Start of Source material

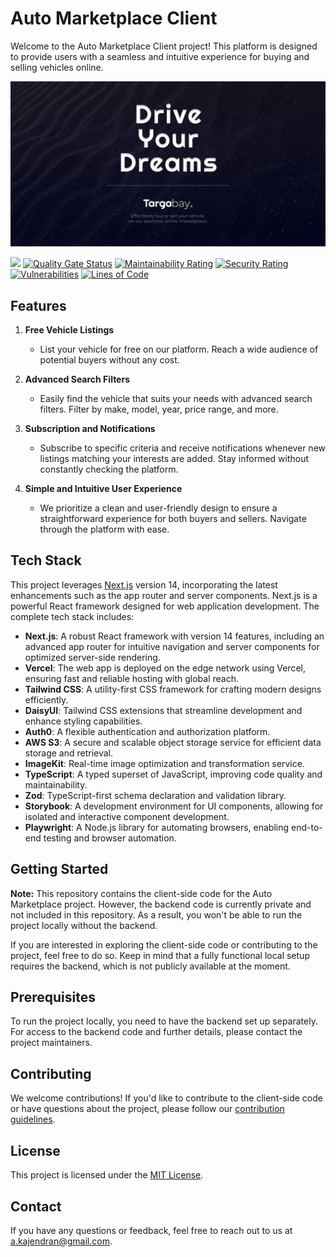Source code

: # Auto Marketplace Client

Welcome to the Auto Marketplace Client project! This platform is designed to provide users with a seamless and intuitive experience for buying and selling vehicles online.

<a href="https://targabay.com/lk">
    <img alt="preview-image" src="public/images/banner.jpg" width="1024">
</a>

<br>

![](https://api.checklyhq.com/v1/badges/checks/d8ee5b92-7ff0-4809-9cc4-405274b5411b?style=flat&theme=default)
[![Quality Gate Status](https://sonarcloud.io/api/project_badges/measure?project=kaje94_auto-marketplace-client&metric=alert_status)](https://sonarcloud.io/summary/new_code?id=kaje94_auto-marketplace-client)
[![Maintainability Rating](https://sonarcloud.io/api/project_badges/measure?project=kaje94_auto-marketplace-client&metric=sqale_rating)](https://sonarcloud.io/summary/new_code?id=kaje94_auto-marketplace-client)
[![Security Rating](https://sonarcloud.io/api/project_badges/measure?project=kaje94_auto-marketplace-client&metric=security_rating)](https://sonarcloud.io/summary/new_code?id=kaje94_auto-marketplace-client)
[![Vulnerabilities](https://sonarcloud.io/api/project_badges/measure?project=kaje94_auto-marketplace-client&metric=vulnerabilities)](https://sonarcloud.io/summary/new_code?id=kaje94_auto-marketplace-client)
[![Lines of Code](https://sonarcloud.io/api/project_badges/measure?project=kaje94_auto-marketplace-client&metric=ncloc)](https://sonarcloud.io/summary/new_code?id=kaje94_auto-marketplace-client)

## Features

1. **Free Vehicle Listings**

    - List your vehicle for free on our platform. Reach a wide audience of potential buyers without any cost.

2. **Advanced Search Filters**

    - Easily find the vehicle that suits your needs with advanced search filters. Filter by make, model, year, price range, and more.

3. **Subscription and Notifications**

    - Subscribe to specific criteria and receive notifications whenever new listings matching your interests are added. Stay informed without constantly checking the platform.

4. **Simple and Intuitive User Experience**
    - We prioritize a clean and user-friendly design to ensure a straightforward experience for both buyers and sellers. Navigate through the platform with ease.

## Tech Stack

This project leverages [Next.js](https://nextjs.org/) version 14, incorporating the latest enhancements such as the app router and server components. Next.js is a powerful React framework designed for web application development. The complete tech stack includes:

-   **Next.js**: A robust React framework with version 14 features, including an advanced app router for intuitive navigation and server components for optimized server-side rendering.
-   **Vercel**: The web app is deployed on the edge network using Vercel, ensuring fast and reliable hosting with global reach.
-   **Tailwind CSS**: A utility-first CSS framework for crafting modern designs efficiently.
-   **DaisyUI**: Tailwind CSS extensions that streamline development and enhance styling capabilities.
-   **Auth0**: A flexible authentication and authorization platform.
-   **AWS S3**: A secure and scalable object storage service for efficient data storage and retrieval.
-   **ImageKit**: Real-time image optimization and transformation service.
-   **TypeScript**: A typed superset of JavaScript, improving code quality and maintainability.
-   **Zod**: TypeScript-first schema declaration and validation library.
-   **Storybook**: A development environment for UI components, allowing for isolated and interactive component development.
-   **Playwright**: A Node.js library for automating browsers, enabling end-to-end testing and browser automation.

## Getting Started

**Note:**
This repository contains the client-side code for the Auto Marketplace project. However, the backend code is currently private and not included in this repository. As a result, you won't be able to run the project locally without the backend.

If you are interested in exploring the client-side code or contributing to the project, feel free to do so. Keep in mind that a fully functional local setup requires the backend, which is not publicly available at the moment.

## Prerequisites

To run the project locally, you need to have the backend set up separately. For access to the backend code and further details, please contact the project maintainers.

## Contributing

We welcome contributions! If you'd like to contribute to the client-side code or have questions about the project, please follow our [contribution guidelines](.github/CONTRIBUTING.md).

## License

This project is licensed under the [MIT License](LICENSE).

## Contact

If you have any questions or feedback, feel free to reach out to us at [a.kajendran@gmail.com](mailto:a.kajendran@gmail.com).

End of Source material
Start of Source material

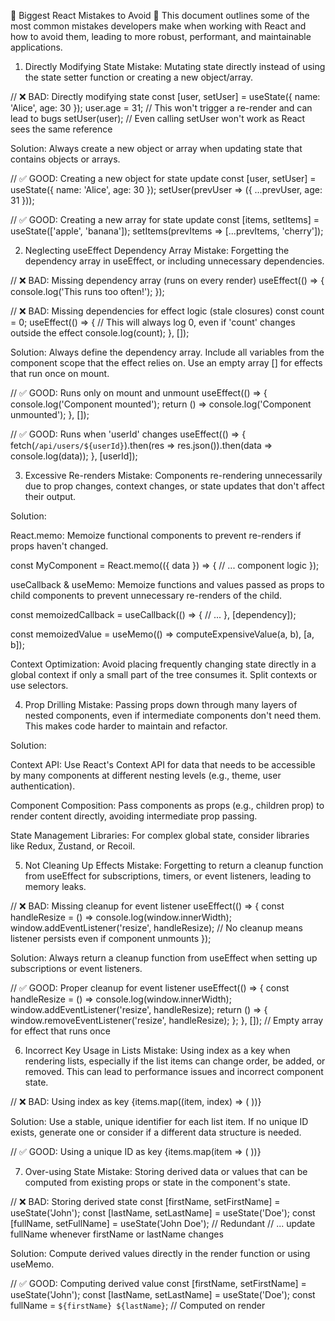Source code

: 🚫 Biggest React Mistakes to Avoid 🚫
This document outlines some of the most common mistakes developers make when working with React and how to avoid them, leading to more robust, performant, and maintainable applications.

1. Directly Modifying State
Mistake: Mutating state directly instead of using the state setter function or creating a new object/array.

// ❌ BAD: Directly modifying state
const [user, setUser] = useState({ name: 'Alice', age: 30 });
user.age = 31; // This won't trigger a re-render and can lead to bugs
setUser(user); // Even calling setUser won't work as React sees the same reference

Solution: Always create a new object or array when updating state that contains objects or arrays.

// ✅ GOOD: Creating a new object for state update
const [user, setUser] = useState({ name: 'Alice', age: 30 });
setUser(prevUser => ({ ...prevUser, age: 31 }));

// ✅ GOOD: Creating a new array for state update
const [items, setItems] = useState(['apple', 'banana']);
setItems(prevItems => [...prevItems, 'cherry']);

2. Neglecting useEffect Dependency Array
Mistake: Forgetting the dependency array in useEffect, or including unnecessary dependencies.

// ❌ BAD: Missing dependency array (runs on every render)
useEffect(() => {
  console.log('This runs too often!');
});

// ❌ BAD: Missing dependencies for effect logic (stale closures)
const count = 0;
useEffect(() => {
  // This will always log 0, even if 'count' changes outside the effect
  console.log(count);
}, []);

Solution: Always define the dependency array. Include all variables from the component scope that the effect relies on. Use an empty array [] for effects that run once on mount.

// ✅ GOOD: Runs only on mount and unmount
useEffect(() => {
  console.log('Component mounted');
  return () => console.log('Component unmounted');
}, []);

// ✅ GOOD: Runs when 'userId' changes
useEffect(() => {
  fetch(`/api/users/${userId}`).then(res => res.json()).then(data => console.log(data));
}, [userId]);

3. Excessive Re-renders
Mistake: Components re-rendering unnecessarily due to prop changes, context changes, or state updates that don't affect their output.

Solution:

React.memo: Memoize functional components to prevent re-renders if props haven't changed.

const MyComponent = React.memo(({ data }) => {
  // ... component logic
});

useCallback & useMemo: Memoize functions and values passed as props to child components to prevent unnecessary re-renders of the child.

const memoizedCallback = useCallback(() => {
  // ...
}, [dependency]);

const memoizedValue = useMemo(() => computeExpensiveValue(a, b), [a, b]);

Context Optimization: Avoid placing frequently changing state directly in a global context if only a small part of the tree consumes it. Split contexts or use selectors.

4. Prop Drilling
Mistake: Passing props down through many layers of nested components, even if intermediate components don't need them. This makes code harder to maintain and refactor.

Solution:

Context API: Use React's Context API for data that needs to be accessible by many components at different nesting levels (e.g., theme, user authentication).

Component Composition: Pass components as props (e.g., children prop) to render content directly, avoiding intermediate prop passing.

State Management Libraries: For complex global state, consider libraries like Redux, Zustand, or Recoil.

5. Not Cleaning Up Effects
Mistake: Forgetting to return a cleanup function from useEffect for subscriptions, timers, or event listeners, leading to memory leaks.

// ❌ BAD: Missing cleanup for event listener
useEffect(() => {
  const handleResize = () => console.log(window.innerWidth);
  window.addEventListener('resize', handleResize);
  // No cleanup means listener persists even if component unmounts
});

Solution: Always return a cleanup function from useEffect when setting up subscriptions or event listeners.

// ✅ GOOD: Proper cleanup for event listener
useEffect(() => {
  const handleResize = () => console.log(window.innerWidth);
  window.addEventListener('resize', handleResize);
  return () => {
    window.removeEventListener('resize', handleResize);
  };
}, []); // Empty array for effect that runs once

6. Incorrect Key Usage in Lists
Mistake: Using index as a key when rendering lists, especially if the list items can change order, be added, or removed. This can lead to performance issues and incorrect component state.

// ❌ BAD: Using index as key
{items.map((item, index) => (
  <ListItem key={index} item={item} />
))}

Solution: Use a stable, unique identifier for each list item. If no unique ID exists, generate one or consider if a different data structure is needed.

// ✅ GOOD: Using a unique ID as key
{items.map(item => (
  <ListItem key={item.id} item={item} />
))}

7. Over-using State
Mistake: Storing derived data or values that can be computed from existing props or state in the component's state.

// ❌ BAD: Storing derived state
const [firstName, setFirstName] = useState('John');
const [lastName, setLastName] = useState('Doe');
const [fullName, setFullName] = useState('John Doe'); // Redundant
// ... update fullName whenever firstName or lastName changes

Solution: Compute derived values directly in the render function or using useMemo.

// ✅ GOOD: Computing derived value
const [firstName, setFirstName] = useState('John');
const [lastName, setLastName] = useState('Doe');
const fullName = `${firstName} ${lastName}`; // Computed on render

End of Source material

Problem requirements:
The answer is the lines above between the line holding "unique ID as key" and the line holding "Storing derived state", inclusive, each written out exactly, and no others.

Response for this exercise:
// ✅ GOOD: Using a unique ID as key
{items.map(item => (
  <ListItem key={item.id} item={item} />
))}

7. Over-using State
Mistake: Storing derived data or values that can be computed from existing props or state in the component's state.

// ❌ BAD: Storing derived state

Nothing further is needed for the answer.